→ **What needs to be done**
Every record below must be written out exactly. Leave out the pictures.

→ **Task material**
——————————

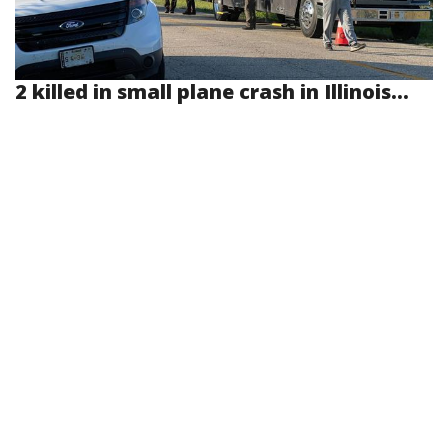
2 killed in small plane crash in Illinois...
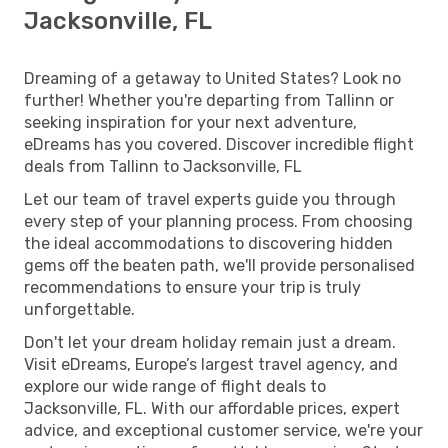
Jacksonville, FL
Dreaming of a getaway to United States? Look no
further! Whether you're departing from Tallinn or
seeking inspiration for your next adventure,
eDreams has you covered. Discover incredible flight
deals from Tallinn to Jacksonville, FL
Let our team of travel experts guide you through
every step of your planning process. From choosing
the ideal accommodations to discovering hidden
gems off the beaten path, we'll provide personalised
recommendations to ensure your trip is truly
unforgettable.
Don't let your dream holiday remain just a dream.
Visit eDreams, Europe’s largest travel agency, and
explore our wide range of flight deals to
Jacksonville, FL. With our affordable prices, expert
advice, and exceptional customer service, we're your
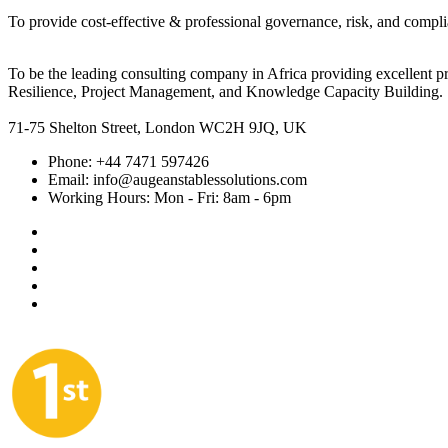
To provide cost-effective & professional governance, risk, and compli
To be the leading consulting company in Africa providing excellent 
Resilience, Project Management, and Knowledge Capacity Building.
71-75 Shelton Street, London WC2H 9JQ, UK
Phone:
+44 7471 597426
Email:
info@augeanstablessolutions.com
Working Hours:
Mon - Fri: 8am - 6pm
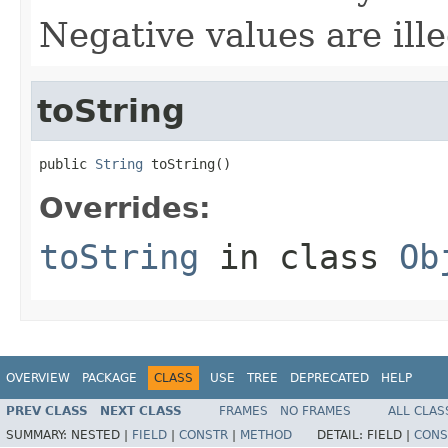
Negative values are ille
toString
public 
String
 toString()
Overrides:
toString
in class
Ob
OVERVIEW
PACKAGE
CLASS
USE
TREE
DEPRECATED
HELP
PREV CLASS
NEXT CLASS
FRAMES
NO FRAMES
ALL CLAS
SUMMARY:
NESTED |
FIELD
|
CONSTR
|
METHOD
DETAIL:
FIELD |
CONS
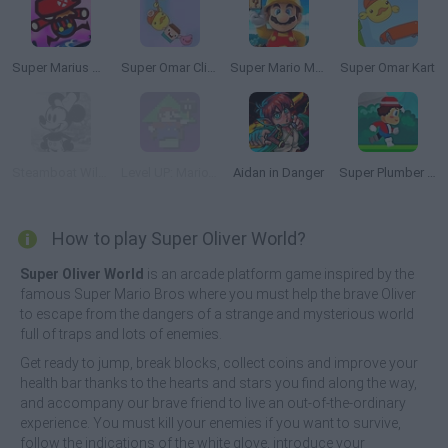
Super Marius World
Super Omar Climb
Super Mario Maker 4: A Platformer Creator
Super Omar Kart
Steamboat Willie's: Super Willie World
Level UP: Mario’s Minigames Mayhem
Aidan in Danger
Super Plumber Run
How to play Super Oliver World?
Super Oliver World
is an arcade platform game inspired by the
famous Super Mario Bros where you must help the brave Oliver
to escape from the dangers of a strange and mysterious world
full of traps and lots of enemies.
Get ready to jump, break blocks, collect coins and improve your
health bar thanks to the hearts and stars you find along the way,
and accompany our brave friend to live an out-of-the-ordinary
experience. You must kill your enemies if you want to survive,
follow the indications of the white glove, introduce your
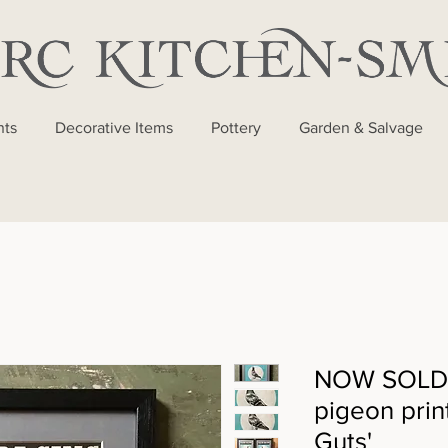
nts
Decorative Items
Pottery
Garden & Salvage
NOW SOLD -
pigeon prin
Guts'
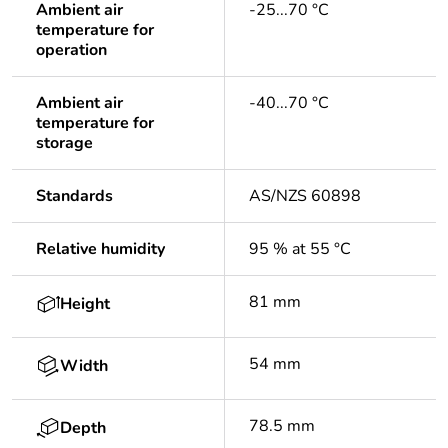
Ambient air
-25...70 °C
temperature for
operation
Ambient air
-40...70 °C
temperature for
storage
Standards
AS/NZS 60898
Relative humidity
95 % at 55 °C
81 mm
Height
54 mm
Width
78.5 mm
Depth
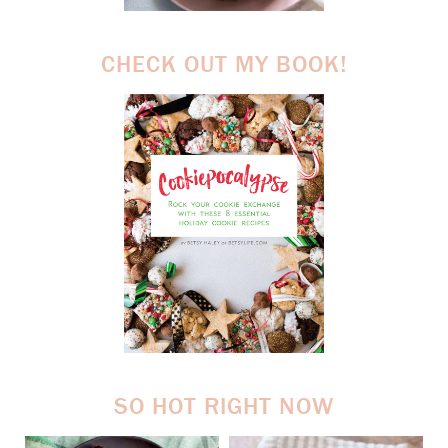
CHECK OUT MY BOOK!
SO HOT RIGHT NOW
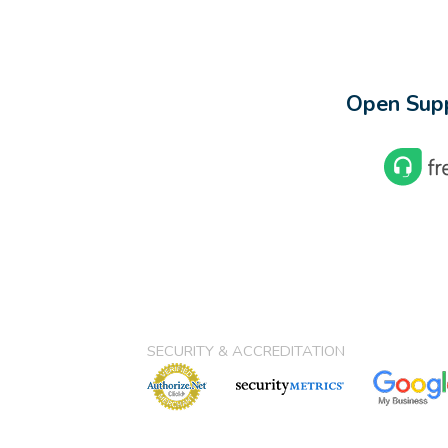
Open Supp
SECURITY & ACCREDITATION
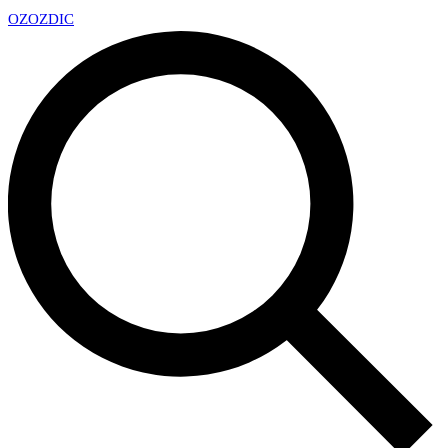
OZ
OZDIC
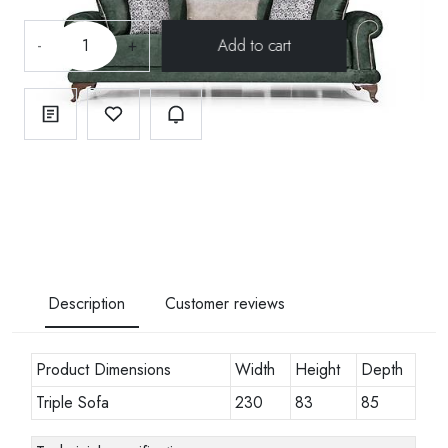
-
+
Description
Customer reviews
Product Dimensions
Width
Height
Depth
Triple Sofa
230
83
85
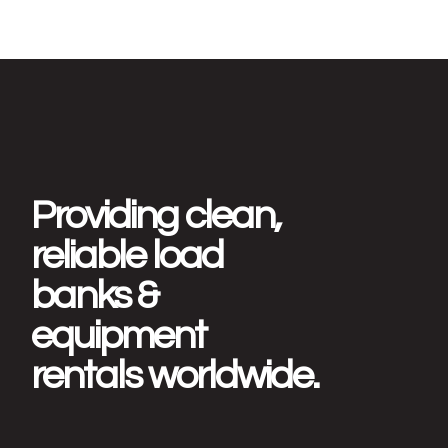
Providing clean,
reliable load
banks &
equipment
rentals worldwide.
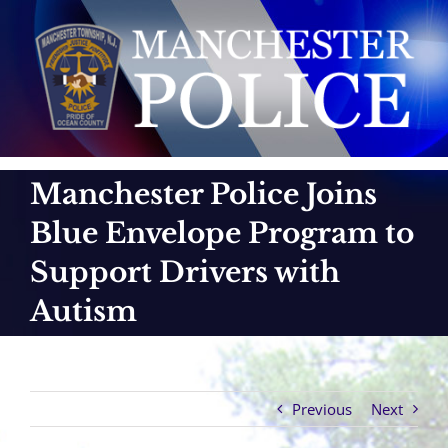
Skip
to
content
Manchester Police Joins
Blue Envelope Program to
Support Drivers with
Autism
Previous
Next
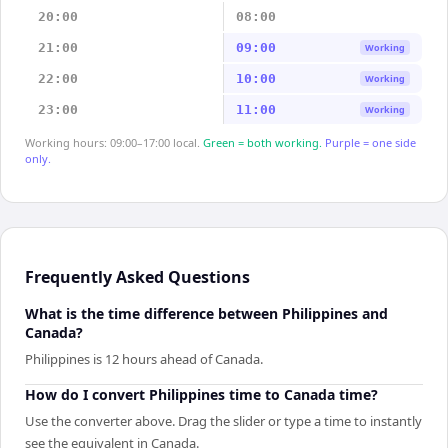
20:00
08:00
21:00
09:00
Working
22:00
10:00
Working
23:00
11:00
Working
Working hours: 09:00–17:00 local.
Green = both working.
Purple = one side
only.
Frequently Asked Questions
What is the time difference between Philippines and
Canada?
Philippines is 12 hours ahead of Canada.
How do I convert Philippines time to Canada time?
Use the converter above. Drag the slider or type a time to instantly
see the equivalent in Canada.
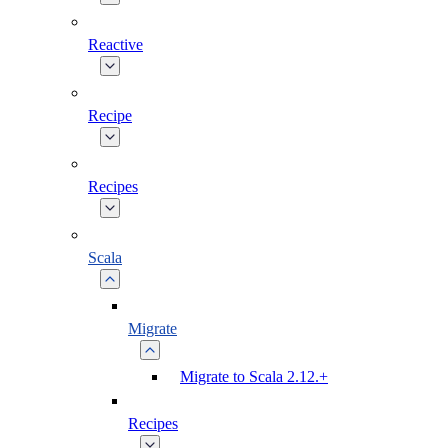
Reactive
Recipe
Recipes
Scala
Migrate
Migrate to Scala 2.12.+
Recipes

——————————

→ **Output for this task**
2 killed in small plane crash in Illinois...
Jacksonville, FL
Dreaming of a getaway to United States? Look no
further! Whether you're departing from Tallinn or
seeking inspiration for your next adventure,
eDreams has you covered. Discover incredible flight
deals from Tallinn to Jacksonville, FL
Let our team of travel experts guide you through
every step of your planning process. From choosing
the ideal accommodations to discovering hidden
gems off the beaten path, we'll provide personalised
recommendations to ensure your trip is truly
unforgettable.
Don't let your dream holiday remain just a dream.
Visit eDreams, Europe’s largest travel agency, and
explore our wide range of flight deals to
Jacksonville, FL. With our affordable prices, expert
advice, and exceptional customer service, we're your
To provide cost-effective & professional governance, risk, and compli
To be the leading consulting company in Africa providing excellent 
Resilience, Project Management, and Knowledge Capacity Building.
71-75 Shelton Street, London WC2H 9JQ, UK
Phone:
+44 7471 597426
Email:
info@augeanstablessolutions.com
Working Hours:
Mon - Fri: 8am - 6pm
Negative values are ille
toString
public 
String
 toString()
Overrides:
toString
in class
Ob
OVERVIEW
PACKAGE
CLASS
USE
TREE
DEPRECATED
HELP
PREV CLASS
NEXT CLASS
FRAMES
NO FRAMES
ALL CLAS
SUMMARY:
NESTED |
FIELD
|
CONSTR
|
METHOD
DETAIL:
FIELD |
CONS
Super Marius World
Super Omar Climb
Super Mario Maker 4: A Platformer Creator
Super Omar Kart
Steamboat Willie's: Super Willie World
Level UP: Mario’s Minigames Mayhem
Aidan in Danger
Super Plumber Run
How to play Super Oliver World?
Super Oliver World
is an arcade platform game inspired by the
famous Super Mario Bros where you must help the brave Oliver
to escape from the dangers of a strange and mysterious world
full of traps and lots of enemies.
Get ready to jump, break blocks, collect coins and improve your
health bar thanks to the hearts and stars you find along the way,
and accompany our brave friend to live an out-of-the-ordinary
experience. You must kill your enemies if you want to survive,
follow the indications of the white glove, introduce your
nts
Decorative Items
Pottery
Garden & Salvage
NOW SOLD -
pigeon prin
Guts'
Ambient air
-25...70 °C
temperature for
operation
Ambient air
-40...70 °C
temperature for
storage
Standards
AS/NZS 60898
Relative humidity
95 % at 55 °C
81 mm
Height
54 mm
Width
78.5 mm
Depth
CHECK OUT MY BOOK!
SO HOT RIGHT NOW
Open Supp
SECURITY & ACCREDITATION
OZ
OZDIC
-
+
Description
Customer reviews
Product Dimensions
Width
Height
Depth
Triple Sofa
230
83
85
Providing clean,
reliable load
banks &
equipment
rentals worldwide.
Skip
to
content
Manchester Police Joins
Blue Envelope Program to
Support Drivers with
Autism
Previous
Next
20:00
08:00
21:00
09:00
Working
22:00
10:00
Working
23:00
11:00
Working
Working hours: 09:00–17:00 local.
Green = both working.
Purple = one side
only.
Frequently Asked Questions
What is the time difference between Philippines and
Canada?
Philippines is 12 hours ahead of Canada.
How do I convert Philippines time to Canada time?
Use the converter above. Drag the slider or type a time to instantly
see the equivalent in Canada.
Reactive
Recipe
Recipes
Scala
Migrate
Migrate to Scala 2.12.+
Recipes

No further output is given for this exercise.